Governor Willie Obiano of Anambra state has re-introduced and inaugurated Vehicle Inspection Office (VIO) 10 years after it went comatose in the state.
Speaking during the inauguration in Awka, Obiano said the re-introduction of the organisation was to ensure road worthiness of vehicles and safety of motorists.
Obiano, who also donated three pick-up vans, four cars and a tow-truck to the organisation, regretted that there was disorderliness on roads, streets with abandoned vehicles littering the highways.
He said: “They are coming back after 10 years in the state because of the importance this administration attaches to security of lives and property.

“The next area of touch will be the motorcycle operators. We have insisted that every okada rider and his passenger must wear crash helmet or risk arrest.”
The governor said the first batch of 25 officers who were commissioned had been well trained to execute the job, adding that they were all graduates of mechanical engineering.
He warned that vehicles that were not road worthy would be impounded, adding that the state government would not relent in ensuring safety of lives and property.

In a remark, the Commissioner for Transport, Mr.

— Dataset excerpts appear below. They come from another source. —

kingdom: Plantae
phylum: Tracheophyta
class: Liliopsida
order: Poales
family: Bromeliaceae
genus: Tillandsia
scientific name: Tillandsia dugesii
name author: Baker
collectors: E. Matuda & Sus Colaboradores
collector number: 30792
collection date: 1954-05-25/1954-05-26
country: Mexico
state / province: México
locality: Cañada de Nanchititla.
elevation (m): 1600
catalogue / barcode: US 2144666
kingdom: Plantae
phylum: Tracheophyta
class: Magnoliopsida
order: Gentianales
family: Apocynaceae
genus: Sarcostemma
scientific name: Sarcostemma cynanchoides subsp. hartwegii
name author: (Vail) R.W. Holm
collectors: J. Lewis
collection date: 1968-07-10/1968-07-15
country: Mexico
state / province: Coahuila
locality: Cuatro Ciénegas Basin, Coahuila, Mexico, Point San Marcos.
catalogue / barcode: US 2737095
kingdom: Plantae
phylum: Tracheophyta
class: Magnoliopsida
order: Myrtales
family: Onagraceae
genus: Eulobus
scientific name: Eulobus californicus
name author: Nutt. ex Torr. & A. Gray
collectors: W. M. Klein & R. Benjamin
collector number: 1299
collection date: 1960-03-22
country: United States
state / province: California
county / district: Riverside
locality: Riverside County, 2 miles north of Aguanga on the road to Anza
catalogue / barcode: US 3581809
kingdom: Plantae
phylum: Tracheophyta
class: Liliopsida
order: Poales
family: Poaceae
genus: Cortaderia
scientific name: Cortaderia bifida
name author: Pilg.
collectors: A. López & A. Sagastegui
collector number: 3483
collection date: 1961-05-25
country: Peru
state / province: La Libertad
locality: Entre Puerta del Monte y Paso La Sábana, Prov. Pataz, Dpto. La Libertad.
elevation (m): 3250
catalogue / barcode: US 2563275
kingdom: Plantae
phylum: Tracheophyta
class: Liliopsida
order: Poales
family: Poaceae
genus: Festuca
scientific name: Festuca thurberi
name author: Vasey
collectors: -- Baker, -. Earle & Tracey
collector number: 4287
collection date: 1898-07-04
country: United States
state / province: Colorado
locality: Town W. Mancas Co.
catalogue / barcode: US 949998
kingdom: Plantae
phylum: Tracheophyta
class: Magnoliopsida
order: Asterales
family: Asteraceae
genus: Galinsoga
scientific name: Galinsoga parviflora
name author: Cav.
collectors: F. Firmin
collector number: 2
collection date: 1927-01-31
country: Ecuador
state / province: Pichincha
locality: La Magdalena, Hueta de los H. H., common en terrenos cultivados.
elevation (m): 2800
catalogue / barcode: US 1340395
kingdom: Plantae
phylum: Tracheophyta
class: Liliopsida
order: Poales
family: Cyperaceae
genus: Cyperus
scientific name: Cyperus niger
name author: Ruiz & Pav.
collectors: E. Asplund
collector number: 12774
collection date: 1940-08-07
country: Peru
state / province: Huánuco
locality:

Chuma Mbonu, while commending the governor for re-introducing the body, expressed the hope that road traffic accidents would reduce in the state.
“It is unfortunate that we are just re-establishing the agency in the state, but with their arrival, I belief that avoidable accidents will reduce on our roads,” he said.
Also speaking, the Permanent Secretary in the ministry, Mr. Nwabuonu Ogbaji, said additional six vehicles and 15 VIO officers would soon be deployed to the organisation.
“What we want to achieve is to station at least three vehicles in the three senatorial zones of the state for effective and efficient service delivery,” he said.

Managing Director of Olis Warren Associates, a revenue consultant to the government, Mr Marcel Manafa, said processing units would be positioned across the major roads in the state.
This, he said, was to process expired documents of defaulting motor vehicle owners, stressing that the re-introduction of VIO would further strengthen revenue generation of the state government and ensures sanity in the driving culture in the state.
“Revenue due to government is now collected at source while all revenue linkages have been blocked.
“There is now data credibility, transparency, accountability in the automated system administration through the establishment of AUTOREG.”